Saturday, July 2, 2016

François Mauriac

François Charles Mauriac (1885 –1970) was a French novelist, dramatist, critic, poet, and journalist, a member of the Académie française (from 1933), and laureate of the Nobel Prize in Literature (1952). He was awarded the Grand Cross of the Légion d'honneur in 1958.

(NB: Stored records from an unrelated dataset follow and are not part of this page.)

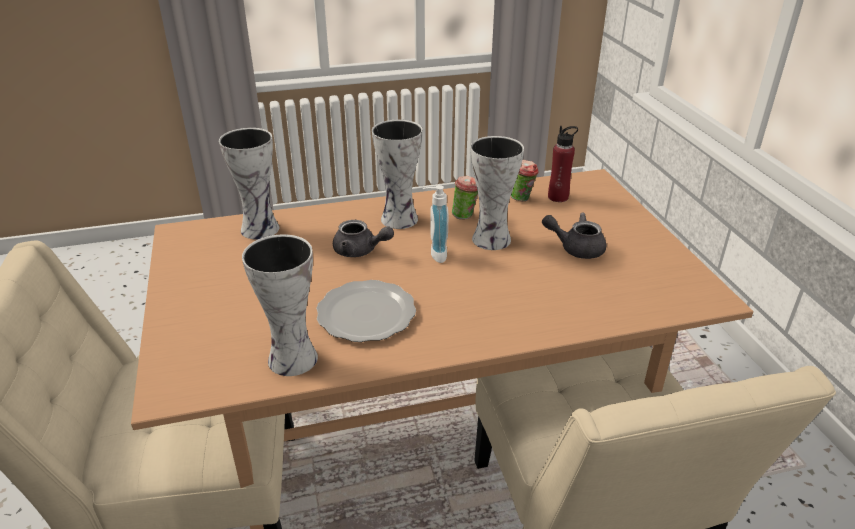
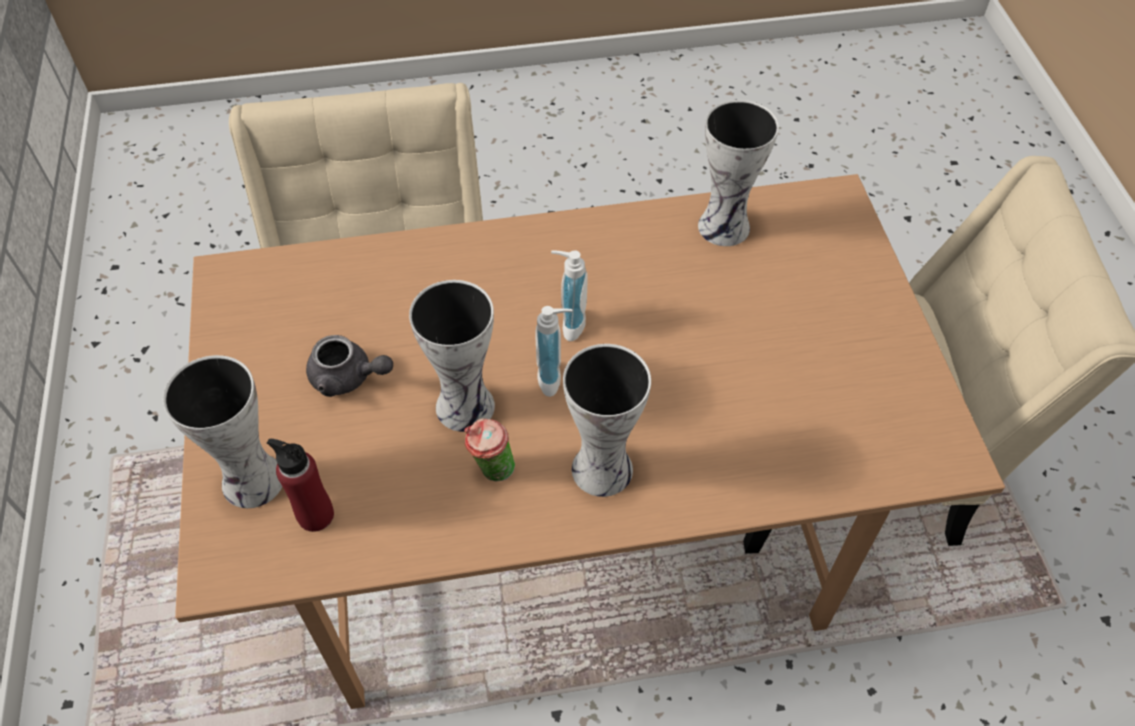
camera: 175 degrees left, 20 degrees up
(261, 228) = (824, 461): vase -> vase (250, 482)
(360, 251) = (662, 393): grey teapot -> none
(368, 313) = (647, 280): plate -> none
(429, 283) = (568, 324): none -> soap dispenser
(523, 199) = (380, 513): cup -> none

Mauriac had a bitter dispute with Albert Camus immediately following the liberation of France in World War II. At that time, Camus edited the resistance paper Combat (thereafter an overt daily, until 1947) while Mauriac wrote a column for Le Figaro. Camus said newly liberated France should purge all Nazi collaborator elements, but Mauriac warned that such disputes should be set aside in the interests of national reconciliation. Mauriac also doubted that justice would be impartial or dispassionate given the emotional turmoil of liberation.
Mauriac was opposed to French rule in Vietnam, and strongly condemned the use of torture by the French army in Algeria. He encouraged Elie Wiesel to write about his experiences as a Jew during the Holocaust, and wrote the foreword to Elie Wiesel's book Night.
He was the father of writer Claude Mauriac and grandfather of Anne Wiazemsky, a French actress and author who worked with and married French director Jean-Luc Godard.